A hobnob is a cookie, or "biscuit," as the English call it.
   When Pauline, Lou and Gale Dean opened a downtown Biloxi cafe, that's what they called it in honor of Pauline's English background. They searched two years for the perfect location and in 2004 rented The Fisherman's Cottage, an 1860s house in Pirates Alley.
   The HobNob Cafe's patronage increased quickly and sometimes they didn't have enough seating - 40 inside, 24 more on porches in good weather.
   Blame the overload on the food, for all three Deans are adept in the kitchen. The menu included crab cakes, Asian salad, The Philadelphian, quiches, po-boys, apricot pound cake, and whatever else they felt like cooking that day.
   Above the HobNob threshold the Deans hung a sign: "There is no love more sincere than the love of food." Above other doors were such witticism as "There are five elements: Earth, air, fire, water and garlic."

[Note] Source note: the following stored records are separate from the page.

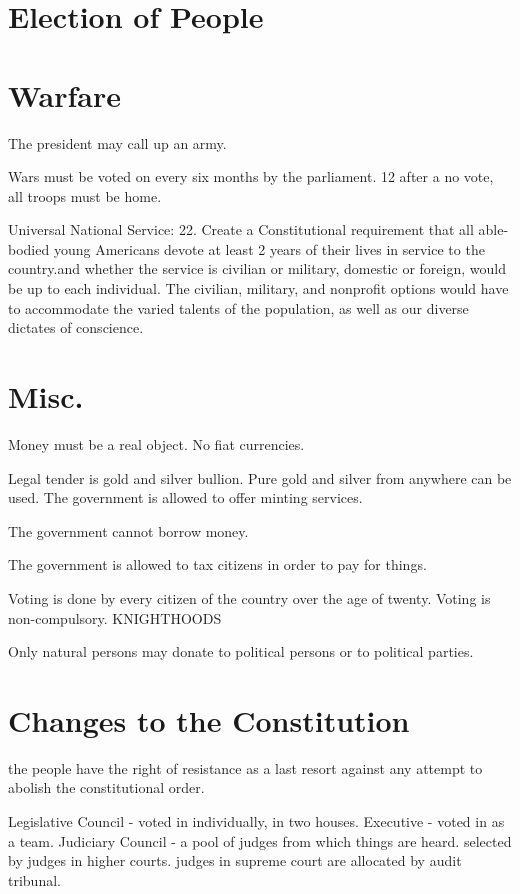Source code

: \documentclass[a4paper]{report}
\begin{document}
\section{Election of People}

\section{Warfare}

The president may call up an army.

Wars must be voted on every six months by the parliament. 12 after a no vote, all troops must be home.

Universal National Service:
22. Create a Constitutional requirement that all able-bodied young Americans devote at least 2 years of their lives in service to the country.and whether the service is civilian or military, domestic or foreign, would be up to each individual. The civilian, military, and nonprofit options would have to accommodate the varied talents of the population, as well as our diverse dictates of conscience. 

\section{Misc.}

Money must be a real object. No fiat currencies.

Legal tender is gold and silver bullion.
Pure gold and silver from anywhere can be used.
The government is allowed to offer minting services.

The government cannot borrow money.

The government is allowed to tax citizens in order to pay for things.

Voting is done by every citizen of the country over the age of twenty. Voting is non-compulsory.
KNIGHTHOODS

Only natural persons may donate to political persons or to political parties.

\section{Changes to the Constitution}

the people have the right of resistance as a last resort against any attempt to abolish the constitutional order.



Legislative Council - voted in individually, in two houses.
Executive - voted in as a team.
Judiciary Council - a pool of judges from which things are heard. selected by judges in higher courts. judges in supreme court are allocated by audit tribunal.
\end{document}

   Katrina claimed all the signs, all the equipment and furnishings that made the little eatery popular, especially with the downtown lunch crowd. The Fisherman's Cottage is gone, too.
   "We drove down there the second day after the hurricane and I couldn't believe what I was seeing," said Lou Dean. "It took awhile for it to sink in that it was gone.

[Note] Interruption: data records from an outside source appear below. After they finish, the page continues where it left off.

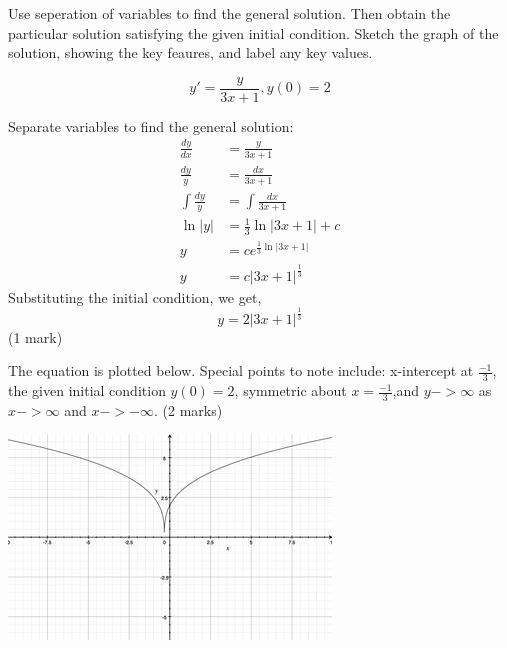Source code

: \documentclass{article}
\begin{document}
Use seperation of variables to find the general solution. Then
obtain the particular solution satisfying the given initial condition.
Sketch the graph of the solution, showing the key feaures, and label any
key values.

$$y' = \frac{y}{3x+1}, y(0) = 2$$

\noindent
Separate variables to find the general solution:
\begin{align*}
\frac{dy}{dx} &= \frac{y}{3x+1}
\\ \frac{dy}{y} &= \frac{dx}{3x+1}
\\ \int \frac{dy}{y} &= \int \frac{dx}{3x+1}
\\ \ln \left|y\right| &= \frac{1}{3} \ln \left|3x+1\right| + c
\\ y &= ce^{\frac{1}{3} \ln \left|3x+1\right|}
\\ y &= c \left|3x+1\right|^{\frac{1}{3}} \tag{2 marks}
\end {align*}
Substituting the initial condition, we get,
$$y = 2\left|3x+1\right|^{\frac{1}{3}}$$ \hfill (1 mark)

\noindent
The equation is plotted below. Special points to note include: x-intercept at $\frac{-1}{3}$, the given initial condition $y(0) = 2$, symmetric about $x=\frac{-1}{3}$,and $y->\infty$ as $x->\infty$ and $x->-\infty$. \hfill (2 marks)
\begin{center}
  \includegraphics[scale=0.5]{Plot}
\end{center}
\end{document}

   "Our own home was 50 percent destroyed."
   Dean says the owners of the land have it up for sale. He and his wife have retired from restaurants, and Gale has found a good job working with a computer company.
   "It's time to hang up our hats now," he said. "We enjoyed it while we had it and we've gotten in touch with a lot of our regulars customers. It became like a family over there."
   "We're just going to rebuild our house, enjoy life and travel."